(Beginning of Material supplied)
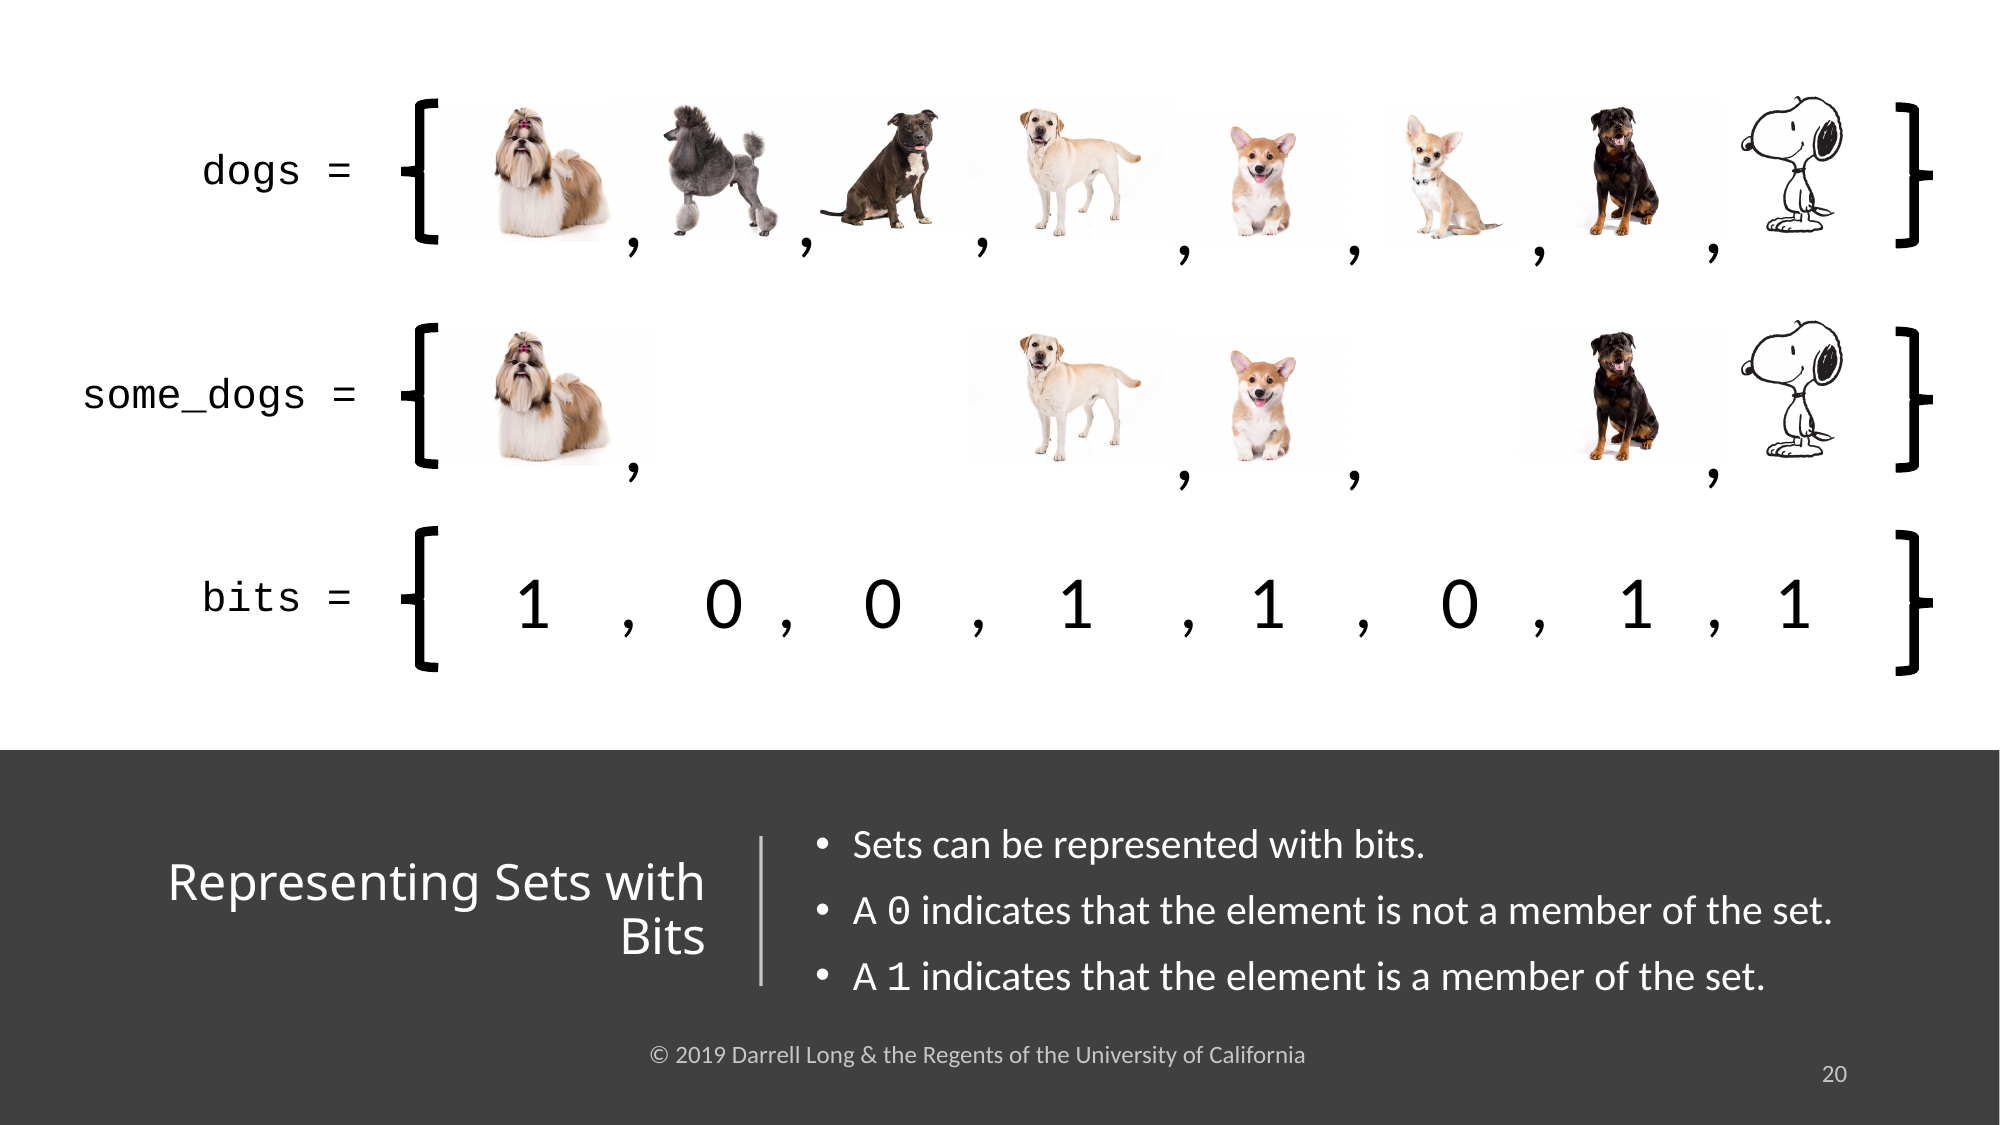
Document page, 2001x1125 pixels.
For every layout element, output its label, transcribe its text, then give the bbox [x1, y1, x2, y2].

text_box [66, 93, 1933, 672]
list Sets can be represented with bits. A 0 indicates that the element is not a member of the set. A 1 indicates that the element is a member of the set. [800, 791, 1975, 1032]
title Representing Sets with Bits [104, 802, 722, 1020]
footer © 2019 Darrell Long & the Regents of the University of California [542, 1023, 1415, 1084]
text_box [0, 749, 2000, 1125]
slide_number 20 [1728, 1042, 1863, 1103]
(End of Material supplied)
**What to produce**
Omit each picture, then return all of the listing exactly as it stands.

**Output for this exercise**
Document page, 2001x1125 pixels.
For every layout element, output its label, transcribe its text, then give the bbox [x1, y1, x2, y2].

text_box [66, 93, 1933, 672]
list Sets can be represented with bits. A 0 indicates that the element is not a member of the set. A 1 indicates that the element is a member of the set. [800, 791, 1975, 1032]
title Representing Sets with Bits [104, 802, 722, 1020]
footer © 2019 Darrell Long & the Regents of the University of California [542, 1023, 1415, 1084]
text_box [0, 749, 2000, 1125]
slide_number 20 [1728, 1042, 1863, 1103]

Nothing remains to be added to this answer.